CAREER DEVELOPMENT / JUN. 04, 2014
version 2, draft 2

UK Employees: How Confident Are They about Their Jobs?

Feeling confident about your job is one of the most important aspects of being employed. Having confidence in your job means you’re more likely to feel financially, and professionally secure, you’re also likely to perform well in your job role and feel assured of your job’s longevity.

Glassdoor recently conducted a UK Employee Confidence Survey, over 2,000 full-time and part-time UK employees were surveyed in relations to the following four key factors of employee confidence:

     - Re-hire Probability

     - Company Outlook

     - Salary Expectations

     - Job Security

This quarterly survey has yielded lots of interesting results which include how confident employees are about their salary expectations over the next 12 months, the findings are as follows:

  • Male employees (42%) have more pay rise confidence than female employees (24%)
  • Geographically, pay rise confidence amongst London employees (24%) is significantly lower than employees in the South East (40%) East (43%) of England.
  • 34% of employees are expecting to receive a pay rise over the next year.

Additional findings of this survey include how employees felt about the probability of being re-hired within the next 6 months if they lost their current job:

  • Employees aged between 16-34 years old felt confident (36%) about finding similar jobs.
  • Self-employed people (35%) felt very confident in their ability to find new jobs.
  • Part-time employees (23%) felt less confident about being able to find another job in 6 months, whereas full-time employees (32%) felt much more confident about securing another job.
  • Geographically, Welsh employees (42%) are the most confident about finding new jobs.
  • 30% of employees that were surveyed which includes individuals who are self-employed stated optimism in regards to being able to find alternative employment.
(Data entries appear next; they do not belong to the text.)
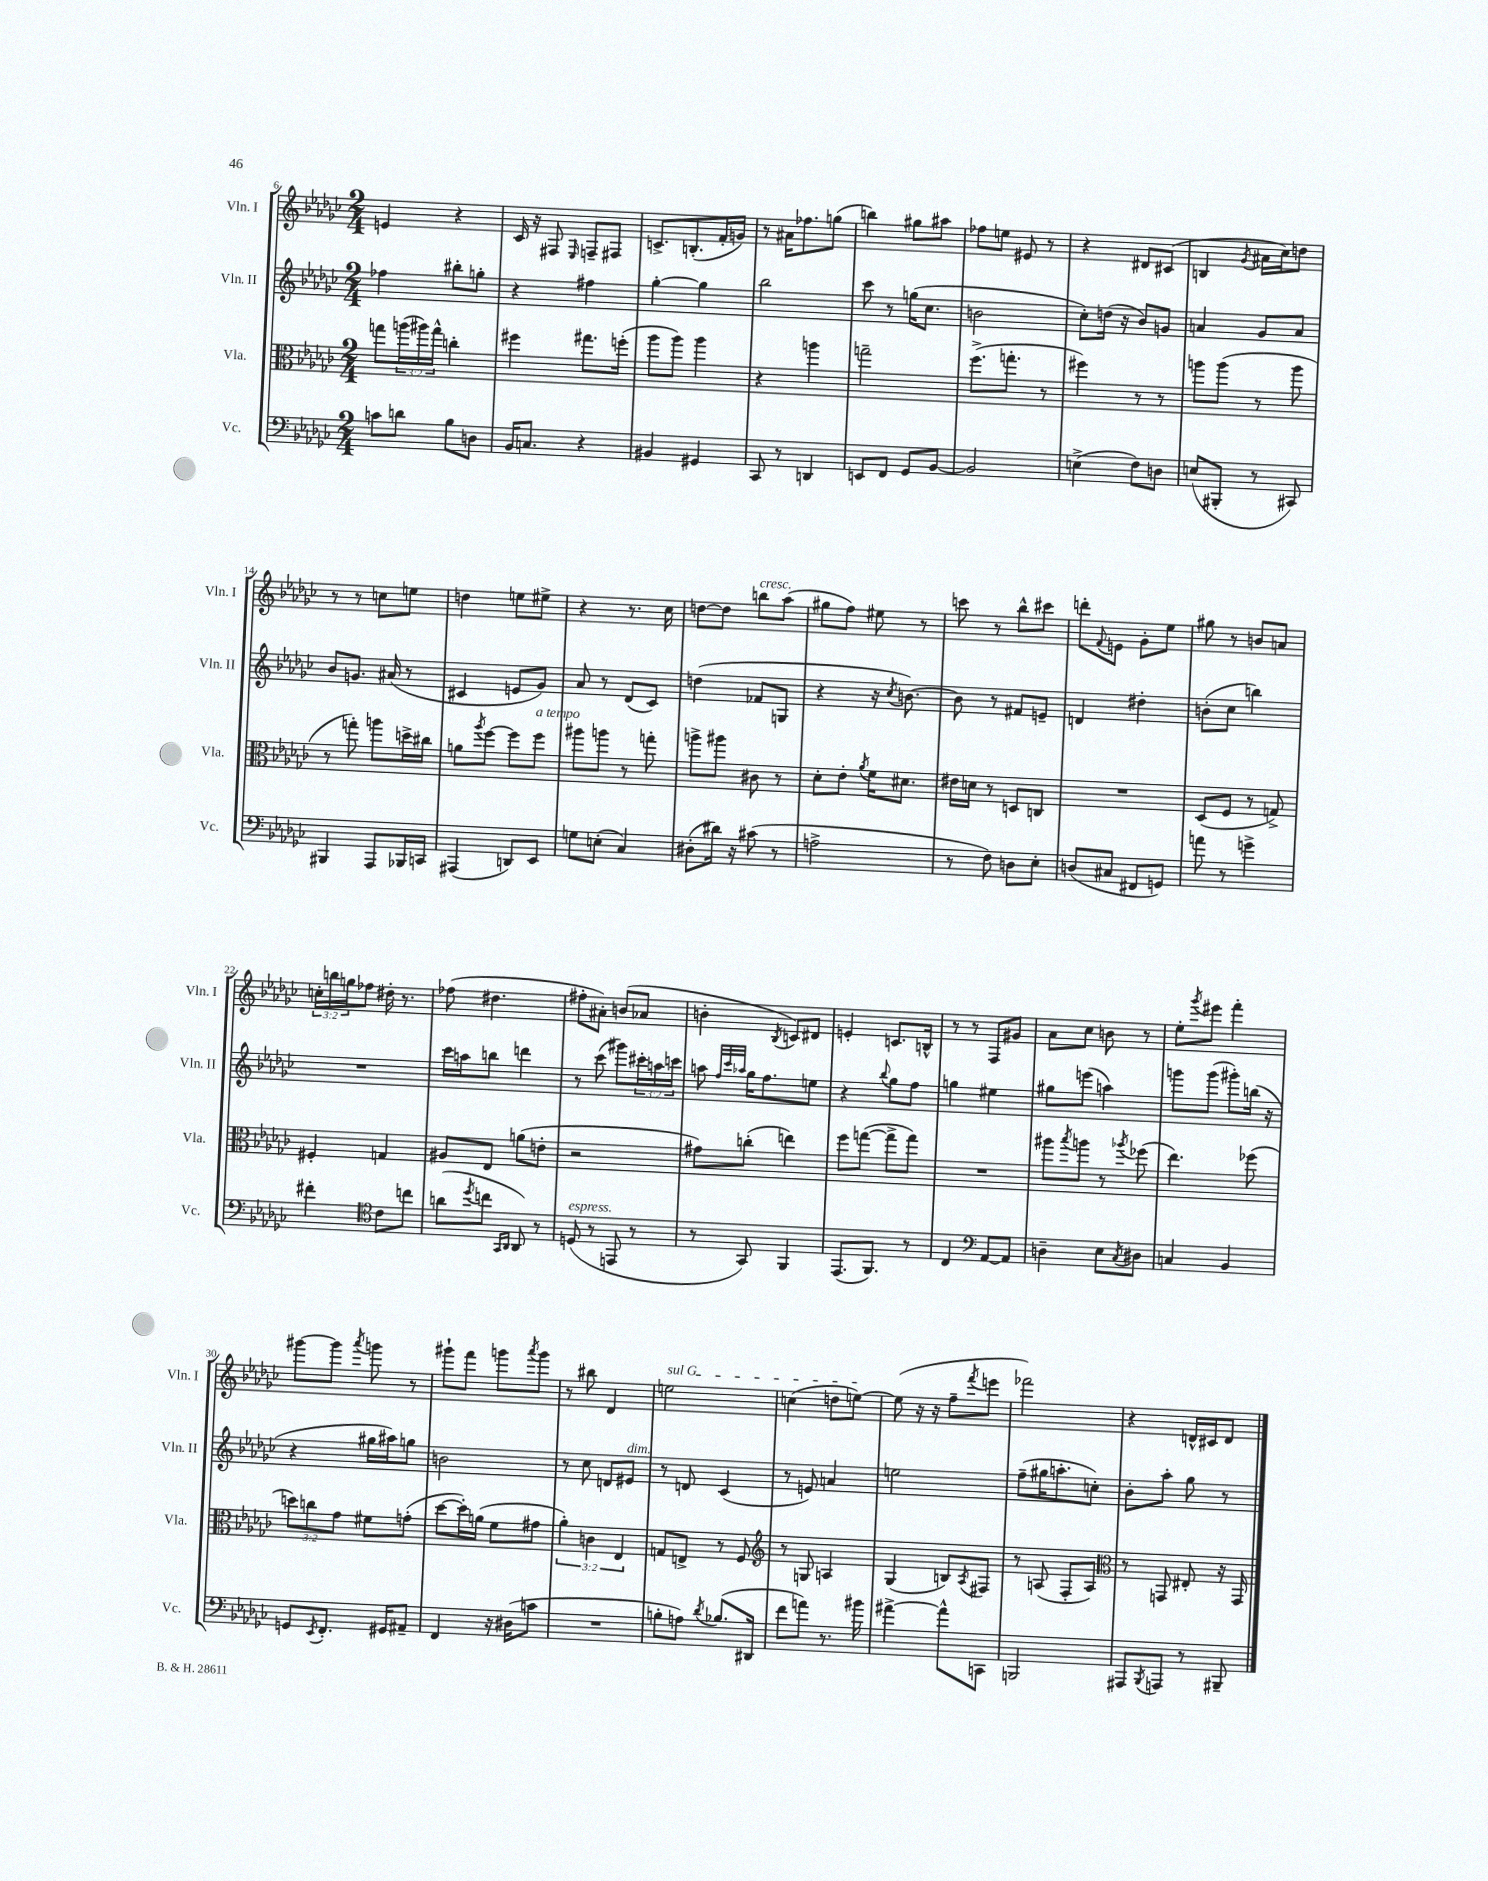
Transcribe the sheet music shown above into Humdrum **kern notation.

**kern	**kern	**kern	**kern
*staff4	*staff3	*staff2	*staff1
*clefF4	*clefC3	*clefG2	*clefG2
*k[b-e-a-d-g-c-]	*k[b-e-a-d-g-c-]	*k[b-e-a-d-g-c-]	*k[b-e-a-d-g-c-]
*M2/4	*M2/4	*M2/4	*M2/4
8c\L	8gg\L	4ff-\	4e/
8d\J	(24aa\L	.	.
.	24aa#\)	.	.
.	24gg^^\JJ	.	.
8B-\L	4cc'\	8bb#'\L	4r
8D\J	.	8gg'\J	.
=	=	=	=
16BB-/LK	4ff#\	4r	16c-/
8.C/J	.	.	16r
.	.	.	8F#/
.	.	.	16qqE-/
4r	8.gg#\L	4ff#\	8F~/L
.	.	.	8F#/J
.	(16ff'\Jk	.	.
=	=	=	=
4BB#/	8aa-\L	[4gg-'\	8.c^/L
.	8aa-\J)	.	.
.	.	.	(8.B'/
4GG#/	4aa-\	4gg-\]	.
.	.	.	16f'/L
.	.	.	16g/JJ)
=	=	=	=
8CC-/	4r	2bb-\	8r
8r	.	.	16a#\LK
.	.	.	8.ff-\
4DD/	4aa\	.	.
.	.	.	(8gg\J
=	=	=	=
8EE/L	2gg~\	8ccc-\	4bb\)
8FF/J	.	8r	.
8GG-/L	.	(16gg\LK	8gg#\L
.	.	8.cc-\J	.
[8BB-/J	.	.	8aa#\J
=	=	=	=
2BB-/]	(8.ff^\L	2b\	8ff-\L
.	.	.	8ee\J
.	8.gg'\J	.	.
.	.	.	8e#/
.	8r	.	8r
=	=	=	=
(4E^\	4ff#\)	8cc-'\L)	4r
.	.	(16dd\Jk	.
.	.	16r	.
8F\L)	8r	8b-/L)	8d#/L
8D\J	8r	8g/J	(8c#/J
=	=	=	=
(8E/L	8aa\L	4a/	4B/
8BBB#'/J	(8aa\J	.	.
.	.	.	8qg-/
8r	8r	8g-/L	16a#\LL
.	.	.	16cc-\J)
8CC#/)	8aa\	8a/J	8dd\J
=	=	=	=
4BBB#/	8r	8b-/L	8r
.	8gg'\)	8.g/J	8r
8AAA-/L	8aa\L	.	8cc\L
.	.	(16a#/	.
16BBB-/L	16dd^\L	8r	8ee\J
16CC/JJ	16cc#\JJ	.	.
=	=	=	=
(4AAA#/	8a\L	4c#/	4dd\
.	8qaa-/	.	.
.	[8ff\J	.	.
8DD/L)	8ff\]L	8e/L	8ee\L
8EE-/J	8ff\J	8g-/J)	8ee#^\J
=	=	=	=
8G\L	8aa#\L	8a-/	4r
(8E'\J	8aa\J	8r	.
4C-/)	8r	(8d-/L	8.r
.	8gg'\	8c-/J)	.
.	.	.	16cc-\
=	=	=	=
(8D#'\L	8aa^\L	(4dd\	[8dd\L
16d#\Jk)	8aa#\J	.	8dd\]J
16r	.	.	.
(8c#\	8c#\	8f-/L	8bb\L
8r	8r	8G/J	(8aa-\J
=	=	=	=
2A^\	8d-'\L	4r	8gg#\L
.	8e-'\J	.	8ff\J)
.	8qa-/	.	.
.	16f\LK	16r	8ee#\
.	.	8qcc-/	.
.	8.d#\J	[8.b\)	.
.	.	.	8r
=	=	=	=
8r	16e#\LL	8b\]	8ccc\
.	16d\JJ	.	.
8F\)	8r	8r	8r
8D\L	8D/L	8f#/L	8bb-^^\L
8E-'\J	8C/J	8e~/J	8ccc#\J
=	=	=	=
(8D/L	2r	4d/	8ddd'\L
.	.	.	8qqf/
8C#/J	.	.	8e\J
8FF#/L	.	4dd#'\	8g-'\L
8GG/J)	.	.	8ee-\J
=	=	=	=
8a\	(8D-/L	(8b'\L	8gg#\
8r	8F/J	8cc-\J	8r
4g^\	8r	4bb\)	8b/L
.	8G^/)	.	8a/J
=	=	=	=
4f#'\	4F#'/	2r	24cc'\LL
.	.	.	24bb\
.	.	.	24gg\J
.	.	.	8ff-\J
*clefC4	*	*	*
8c-\L	4G/	.	16dd#'\
.	.	.	8.r
8cc\J	.	.	.
=	=	=	=
(8a\L	8A#/L	16ccc-\LL	(8ff-\
.	.	16aa\J	.
8qdd-/	.	.	.
8cc\J	8E-/J	8bb\J	4.dd#\
16qqGG-/LL	.	.	.
16qqAA-/JJ	.	.	.
8AA-/)	(8a\L	4ddd\	.
8r	8e'\J	.	.
=	=	=	=
(8D/	2r	8r	8ff#'\L
8r	.	(8ccc-\	8a#'\J)
8EE/	.	8ggg#\L)	(8b/L
8r	.	24ccc#'\L	8a-/J
.	.	24aa\	.
.	.	24ccc\JJ	.
=	=	=	=
8r	8g#\L)	8aa\	4b'\
.	.	32qqff/LLL	.
.	.	32qqccc-/	.
.	.	32qqaa-/JJJ	.
8GG-/)	(8cc'\J	16gg-\LK	.
.	.	8.ff\	.
.	.	.	8qB-/
4FF/	4ee\)	.	8c/L)
.	.	8ee\J	8d#/J
=	=	=	=
(8.EE-/L	8ff\L	4r	4e'/
.	([8gg\J	.	.
8.FF/J)	.	.	.
.	.	8qqbb-/	.
.	8gg^\]L	8gg-\L	8.c/L
8r	8gg\J)	8ff\J	.
.	.	.	16B^^/Jk
=	=	=	=
4C-/	2r	4gg\	8r
.	.	.	8r
*clefF4	*	*	*
[8AA-/L	.	4ee#\	8F/L
8AA-/]J	.	.	8g#/J
=	=	=	=
4D~\	8aa#\L	8gg#\L	8a-\L
.	8qbb-/	.	.
.	8aa\J	(8eee\J	8cc-\J
8E-\L	8r	4aa\)	8b\
8qC-/	8qaa-/	.	.
8D#\J	(8ff-\	.	8r
=	=	=	=
4C/	4.ee-\)	8ggg\L	8ee-'\L
.	.	.	8qggg-/
.	.	(8ggg\J	8eee#\J
4BB-/	.	8ggg#'\L)	4fff'\
.	(8ff-\	(16bb\Jk	.
.	.	16r	.
=	=	=	=
8GG/L	12dd\L)	4r	[8ggg#\L
.	12cc\	.	.
8qEE-/	.	.	.
8.FF'/J	.	.	8ggg#\]J
.	12g-\J	.	.
.	.	.	8qaaa-/
.	8f#\L	16gg#\LL	8ggg\
16GG#/LK	.	16aa#\J)	.
8AA#~/J	(8g'\J	8gg\J	8r
=	=	=	=
4FF/	[8dd-\L	2b\	8ggg#`\L
.	16dd-'\]L)	.	8fff\J
.	(16a\JJ	.	.
16r	8f\L	.	8ggg\L
(16D#\LK	.	.	.
.	.	.	8qaaa-/
8c\J	8g#\J	.	8ggg\J
=	=	=	=
2r	6a-'\)	8r	8r
.	.	8cc-\	8bb#\
.	6c\	.	.
.	.	8d/L	4d-/
.	6E-/	.	.
.	.	8e#/J	.
=	=	=	=
8B'\L	8G/L	8r	2ee\
8A\J)	8E^/J	8d/	.
8qd-/	.	.	.
(8.B-/L	8r	(4c-/	.
.	8F/	.	.
16DD#/Jk	.	.	.
=	=	=	=
*	*clefG2	*	*
8f\L	8r	8r	(4cc\
8a\J)	8G/	8e/)	.
8.r	4A/	4a/	8dd\L
.	.	.	[8ee\J)
16b#\	.	.	.
=	=	=	=
[4a#^\	(4G-/	2ee\	(8ee\]
.	.	.	16r
.	.	.	16r
8a#^^\]L	8B/L)	.	8ff~\L
.	8qA-/	.	8qfff/
8CC\J	8F#/J	.	8eee\J
=	=	=	=
2BBB/	8r	(8ff~\L	2fff-\)
.	(8A/	16gg#\K	.
.	.	8.aa'\	.
.	8F'/L	.	.
.	8A/J)	8cc'\J)	.
=	=	=	=
*	*clefC3	*	*
8AAA#/L	8r	8b-'\L	4r
8qBBB-/	.	.	.
8AAA/J	8GG/	8aa-'\J	.
8r	8E#'/	8gg-\	16d^^/LL
.	.	.	16c#/J
8BBB#~/	16r	8r	8d/J
.	16GG/	.	.
==	==	==	==
*-	*-	*-	*-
Employees were also surveyed in regards to how they felt about improvements in their current company’s business outlook over the next 6 months. The results are as follows:

  • 39% of male employees that were surveyed felt more confident than female employees (28%) about their company’s business outlook.
  • 56% of employees that were surveyed believe their company’s business outlook will remain the same.
  • 10% of employees that were surveyed believe that their company’s business outlook will continue to get worse.
  • 34% of employees (including self-employed individuals) that were surveyed believe their company’s business outlook will improve.

Another key aspect of this survey includes what employees felt about job security in the next 6 months. Here are some key figures:

  • 27% of young employees that were surveyed are the most concerned about job security.
  • 35% of employees that were surveyed are concerned about their co-workers being made redundant.
  • 21% of employees that were surveyed are concerned about being made redundant.
  • 50% of employees that were surveyed in the North West of England stated concerns about their job security, and only 26% of employees in the East of England stated similar concerns.

Employees were also asked about the occurrence of any negative changes that were made within their company in the past six months, here are some of the key responses:

  • 53% of employees that were surveyed stated that their company had made employees redundant/have shown intentions to make employees redundant.
  • 29% of employees stated that their company had reduced personal salaries, bonuses or didn’t pay bonuses at all.
  • 6% of employees stated that their company had enforced or hinted at pay cuts.
  • 16% of employees stated that their company had made changes to compensation packages which include formulas for salary increases and/or bonuses.

This survey has demonstrated that despite UK employees feeling confident about their jobs to a certain extent, concerns amongst younger employees about job security is an ongoing issue that this survey has highlighted. This survey has also highlighted UK employees’ fears over redundancies as well. Both of these issues should be considered by employers carefully, and could possibly be addressed more openly with employees which would install more confidence in UK employees about their jobs.